EXERCISE: Go through the data below and copy each line that includes "Trish".

PROVIDED INFORMATION:
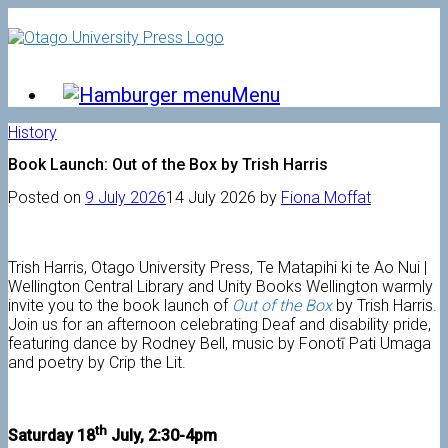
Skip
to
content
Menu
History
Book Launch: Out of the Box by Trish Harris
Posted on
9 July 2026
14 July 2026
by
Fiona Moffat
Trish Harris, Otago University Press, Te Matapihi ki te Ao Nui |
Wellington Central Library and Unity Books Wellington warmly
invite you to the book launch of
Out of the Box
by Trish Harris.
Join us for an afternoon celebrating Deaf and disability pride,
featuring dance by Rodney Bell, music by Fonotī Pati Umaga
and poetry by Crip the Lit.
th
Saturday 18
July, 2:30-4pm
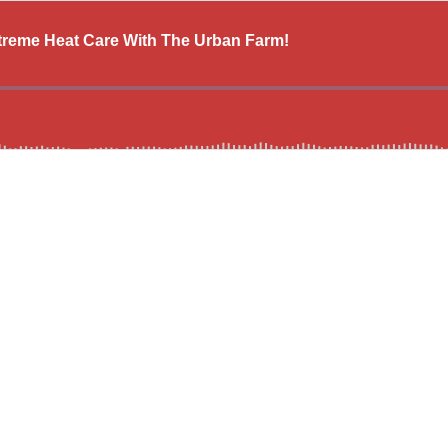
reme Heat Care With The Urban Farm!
---
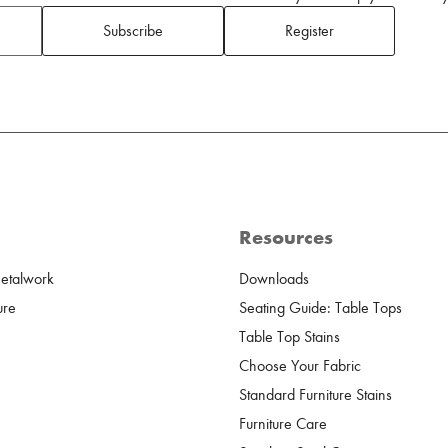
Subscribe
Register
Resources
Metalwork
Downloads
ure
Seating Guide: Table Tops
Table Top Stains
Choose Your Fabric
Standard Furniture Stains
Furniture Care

ANSWER BELOW:
Book Launch: Out of the Box by Trish Harris
Trish Harris, Otago University Press, Te Matapihi ki te Ao Nui |
by Trish Harris.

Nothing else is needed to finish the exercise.